Freezing and freeze-drying processes are commonly used to extend the shelf life of drug products and to ensure their safety and efficacy upon use. When designing a freezing process, it is beneficial to characterize multiple physicochemical properties of the formulation, such as nucleation rate, crystal growth rate, temperature and concentration of the maximally freeze-concentrated solution, and melting point. Differential scanning calorimetry has predominantly been used in this context but does have practical limitations and is unable to quantify the kinetics of crystal growth and nucleation.
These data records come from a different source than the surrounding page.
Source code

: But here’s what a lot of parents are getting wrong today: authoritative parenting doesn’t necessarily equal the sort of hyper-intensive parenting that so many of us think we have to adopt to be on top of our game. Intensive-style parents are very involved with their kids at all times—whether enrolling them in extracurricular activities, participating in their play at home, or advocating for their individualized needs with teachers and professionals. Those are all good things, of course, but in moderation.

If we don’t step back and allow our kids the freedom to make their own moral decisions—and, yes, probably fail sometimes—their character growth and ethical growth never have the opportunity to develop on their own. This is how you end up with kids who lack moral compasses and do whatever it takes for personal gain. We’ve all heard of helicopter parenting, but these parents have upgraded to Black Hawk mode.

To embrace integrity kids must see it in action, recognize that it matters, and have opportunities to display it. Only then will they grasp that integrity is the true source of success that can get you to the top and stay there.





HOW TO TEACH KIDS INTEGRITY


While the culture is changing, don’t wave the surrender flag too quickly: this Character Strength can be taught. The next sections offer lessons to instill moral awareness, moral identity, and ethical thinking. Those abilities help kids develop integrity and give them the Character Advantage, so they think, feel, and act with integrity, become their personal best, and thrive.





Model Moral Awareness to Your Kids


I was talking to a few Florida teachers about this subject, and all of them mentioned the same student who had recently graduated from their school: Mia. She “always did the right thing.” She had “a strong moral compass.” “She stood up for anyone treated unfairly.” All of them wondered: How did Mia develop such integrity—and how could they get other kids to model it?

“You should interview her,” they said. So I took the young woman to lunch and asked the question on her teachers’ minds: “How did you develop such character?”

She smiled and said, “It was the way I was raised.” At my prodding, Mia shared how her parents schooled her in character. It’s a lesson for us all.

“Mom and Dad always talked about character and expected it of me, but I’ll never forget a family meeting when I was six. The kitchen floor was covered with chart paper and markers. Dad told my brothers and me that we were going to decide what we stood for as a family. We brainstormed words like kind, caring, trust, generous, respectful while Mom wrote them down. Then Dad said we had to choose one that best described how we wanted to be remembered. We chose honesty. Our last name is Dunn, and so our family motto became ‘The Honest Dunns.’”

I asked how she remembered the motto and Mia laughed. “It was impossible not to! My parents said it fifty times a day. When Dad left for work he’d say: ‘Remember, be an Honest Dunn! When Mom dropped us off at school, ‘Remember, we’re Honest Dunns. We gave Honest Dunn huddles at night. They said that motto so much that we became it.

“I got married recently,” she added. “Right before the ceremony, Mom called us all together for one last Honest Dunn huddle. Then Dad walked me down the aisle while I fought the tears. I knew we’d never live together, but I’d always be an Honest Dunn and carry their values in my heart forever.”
In this work, we introduce a microfluidic technique capable of quantifying the properties of interest and use it to investigate aqueous sucrose solutions of varying concentration. Three freeze-thaw cycles were performed on droplets with 75-μm diameters at cooling and warming rates of 1 °C/min. During each cycle, the visual appearance of the droplets was optically monitored as they experienced nucleation, crystal growth, formation of the maximally freeze-concentrated solution, and melting. Nucleation and crystal growth manifested as increases in droplet brightness during the cooling phase. Heating was associated with a further increase as the temperature associated with the maximally freeze-concentrated solution was approached. Heating beyond the melting point corresponded to a decrease in brightness. Comparison with the literature confirmed the accuracy of the new technique while offering new visual data on the maximally freeze-concentrated solution. Thus, the microfluidic technique presented here may serve as a complement to differential scanning calorimetry in the context of freezing and freeze-drying. In the future, it could be applied to a plethora of mixtures that undergo such processing, whether in pharmaceutics, food production, or beyond.